==== DONNÉES FOURNIES

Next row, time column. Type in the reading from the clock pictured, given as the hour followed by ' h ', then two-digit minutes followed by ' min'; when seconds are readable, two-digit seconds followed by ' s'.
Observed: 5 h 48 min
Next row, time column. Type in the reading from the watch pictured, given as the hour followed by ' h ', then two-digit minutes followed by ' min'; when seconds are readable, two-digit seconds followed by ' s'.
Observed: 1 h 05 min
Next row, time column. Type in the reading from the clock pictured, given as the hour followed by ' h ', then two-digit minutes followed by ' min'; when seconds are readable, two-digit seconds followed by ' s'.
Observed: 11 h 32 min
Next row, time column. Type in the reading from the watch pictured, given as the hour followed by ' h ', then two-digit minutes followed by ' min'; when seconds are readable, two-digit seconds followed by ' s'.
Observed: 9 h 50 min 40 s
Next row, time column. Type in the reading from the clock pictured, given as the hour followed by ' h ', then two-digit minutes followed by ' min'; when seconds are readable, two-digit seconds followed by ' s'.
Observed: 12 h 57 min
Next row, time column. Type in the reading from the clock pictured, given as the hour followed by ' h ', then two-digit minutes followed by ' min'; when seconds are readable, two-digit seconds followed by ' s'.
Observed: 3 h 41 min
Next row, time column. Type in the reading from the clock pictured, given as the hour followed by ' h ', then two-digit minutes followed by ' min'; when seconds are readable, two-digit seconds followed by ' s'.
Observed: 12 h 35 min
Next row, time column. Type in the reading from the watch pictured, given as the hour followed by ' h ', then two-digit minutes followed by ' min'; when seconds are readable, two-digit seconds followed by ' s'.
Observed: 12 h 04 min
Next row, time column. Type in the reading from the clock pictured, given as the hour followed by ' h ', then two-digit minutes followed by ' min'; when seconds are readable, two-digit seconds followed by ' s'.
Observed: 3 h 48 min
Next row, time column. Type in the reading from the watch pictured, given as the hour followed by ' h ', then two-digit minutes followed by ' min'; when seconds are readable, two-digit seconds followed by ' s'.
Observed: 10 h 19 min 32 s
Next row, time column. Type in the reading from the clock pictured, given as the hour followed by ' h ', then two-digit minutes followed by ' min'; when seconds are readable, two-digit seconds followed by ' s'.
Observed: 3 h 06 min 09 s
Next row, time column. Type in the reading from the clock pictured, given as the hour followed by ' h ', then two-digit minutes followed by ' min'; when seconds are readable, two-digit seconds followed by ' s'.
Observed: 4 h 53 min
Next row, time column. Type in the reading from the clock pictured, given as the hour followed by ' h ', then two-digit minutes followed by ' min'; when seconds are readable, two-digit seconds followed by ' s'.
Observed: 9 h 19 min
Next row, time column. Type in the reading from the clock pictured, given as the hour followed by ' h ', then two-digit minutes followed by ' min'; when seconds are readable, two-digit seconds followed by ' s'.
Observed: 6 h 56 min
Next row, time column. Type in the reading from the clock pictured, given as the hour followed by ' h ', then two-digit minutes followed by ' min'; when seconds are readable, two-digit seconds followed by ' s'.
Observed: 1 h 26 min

========

CONSIGNE:
Recopiez à l'identique chacune des lignes des données ci-dessus, de la première à la dernière.

RÉPONSE ATTENDUE:
Next row, time column. Type in the reading from the clock pictured, given as the hour followed by ' h ', then two-digit minutes followed by ' min'; when seconds are readable, two-digit seconds followed by ' s'.
Observed: 5 h 48 min
Next row, time column. Type in the reading from the watch pictured, given as the hour followed by ' h ', then two-digit minutes followed by ' min'; when seconds are readable, two-digit seconds followed by ' s'.
Observed: 1 h 05 min
Next row, time column. Type in the reading from the clock pictured, given as the hour followed by ' h ', then two-digit minutes followed by ' min'; when seconds are readable, two-digit seconds followed by ' s'.
Observed: 11 h 32 min
Next row, time column. Type in the reading from the watch pictured, given as the hour followed by ' h ', then two-digit minutes followed by ' min'; when seconds are readable, two-digit seconds followed by ' s'.
Observed: 9 h 50 min 40 s
Next row, time column. Type in the reading from the clock pictured, given as the hour followed by ' h ', then two-digit minutes followed by ' min'; when seconds are readable, two-digit seconds followed by ' s'.
Observed: 12 h 57 min
Next row, time column. Type in the reading from the clock pictured, given as the hour followed by ' h ', then two-digit minutes followed by ' min'; when seconds are readable, two-digit seconds followed by ' s'.
Observed: 3 h 41 min
Next row, time column. Type in the reading from the clock pictured, given as the hour followed by ' h ', then two-digit minutes followed by ' min'; when seconds are readable, two-digit seconds followed by ' s'.
Observed: 12 h 35 min
Next row, time column. Type in the reading from the watch pictured, given as the hour followed by ' h ', then two-digit minutes followed by ' min'; when seconds are readable, two-digit seconds followed by ' s'.
Observed: 12 h 04 min
Next row, time column. Type in the reading from the clock pictured, given as the hour followed by ' h ', then two-digit minutes followed by ' min'; when seconds are readable, two-digit seconds followed by ' s'.
Observed: 3 h 48 min
Next row, time column. Type in the reading from the watch pictured, given as the hour followed by ' h ', then two-digit minutes followed by ' min'; when seconds are readable, two-digit seconds followed by ' s'.
Observed: 10 h 19 min 32 s
Next row, time column. Type in the reading from the clock pictured, given as the hour followed by ' h ', then two-digit minutes followed by ' min'; when seconds are readable, two-digit seconds followed by ' s'.
Observed: 3 h 06 min 09 s
Next row, time column. Type in the reading from the clock pictured, given as the hour followed by ' h ', then two-digit minutes followed by ' min'; when seconds are readable, two-digit seconds followed by ' s'.
Observed: 4 h 53 min
Next row, time column. Type in the reading from the clock pictured, given as the hour followed by ' h ', then two-digit minutes followed by ' min'; when seconds are readable, two-digit seconds followed by ' s'.
Observed: 9 h 19 min
Next row, time column. Type in the reading from the clock pictured, given as the hour followed by ' h ', then two-digit minutes followed by ' min'; when seconds are readable, two-digit seconds followed by ' s'.
Observed: 6 h 56 min
Next row, time column. Type in the reading from the clock pictured, given as the hour followed by ' h ', then two-digit minutes followed by ' min'; when seconds are readable, two-digit seconds followed by ' s'.
Observed: 1 h 26 min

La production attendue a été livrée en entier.